• _SUPPLIED PASSAGE_
####################

9:06 am on Jun 8, 2016 (gmt 0)

5+ Year Member



Hi There,

I have recently come across an issue regarding 404's on a newly redesigned blog.

The new design means that each category homepage can now house more stories than the previous layout. EG: www.mysite.com/category/
As a result of each category page holding more stories, less pages are needed to display all the stories within a category.
What this means is that pagination URL's now 404 EG:

www.mysite.com/category/page12/
www.mysite.com/category/page13/
www.mysite.com/category/page14/

The usual process would be to 301 these URL's, however they will eventually be needed again once there is enough content to warrant these pages.

My thinking is that there types of situations are what 404's are for and that leaving the 404's as is would be the best practice, however I am keen to hear your thoughts on this.

Thanks

Andy Langton

10:01 am on Jun 8, 2016 (gmt 0)

####################

• _INFORMATION PROVIDED_

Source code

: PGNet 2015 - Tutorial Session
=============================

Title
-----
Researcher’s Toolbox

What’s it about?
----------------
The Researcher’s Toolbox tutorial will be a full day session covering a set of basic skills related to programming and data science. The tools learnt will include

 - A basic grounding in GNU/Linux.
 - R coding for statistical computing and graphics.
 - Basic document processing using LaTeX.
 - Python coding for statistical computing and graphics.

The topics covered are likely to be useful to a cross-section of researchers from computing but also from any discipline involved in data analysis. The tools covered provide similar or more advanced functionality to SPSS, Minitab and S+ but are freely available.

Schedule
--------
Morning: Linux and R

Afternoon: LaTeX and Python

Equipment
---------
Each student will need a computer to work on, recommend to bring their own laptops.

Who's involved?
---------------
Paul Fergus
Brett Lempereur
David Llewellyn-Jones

####################

• _PROBLEMS TO WORK ON_
- a) In the forum post about pagination 404s on a redesigned blog, why does the poster hesitate to 301 redirect the old pagination URLs?
- b) Extend the forum thread about pagination 404s on a redesigned blog, picking up after its final line.

• _ANSWERS TO THE PROBLEMS_
- a) Those URLs will eventually be needed again once there is enough content to warrant those pages.

- b)
WebmasterWorld Senior Member 10+ Year Member Top Contributors Of The Month



Perhaps a 307 - temporary redirect? This should be a stronger signal than a 302 which is increasingly regarded as a 301 with the wrong status code. Don't know how Google handles 307, though, so 302 might be the only option.

aakk9999

12:49 pm on Jun 8, 2016 (gmt 0)

WebmasterWorld Senior Member 10+ Year Member Top Contributors Of The Month



Welcome to WebmasterWorld, BillyBurn!

If you decide to redirect, then you would need to monitor number of articles to see when they spread onto these paginated pages and then remove the redirect.

I would imagine that the issue of these pages not being there considers really just for search engine bots - I am not sure how likely is for these paginated pages to get links or are saved in Favourites? It would be perhaps good to check server logs to see if you get any requests to these pages other than from bots.

Personally, I would just leave them 404 with a nice user friendly 404 page.

jakebohall

5:46 pm on Jun 9, 2016 (gmt 0)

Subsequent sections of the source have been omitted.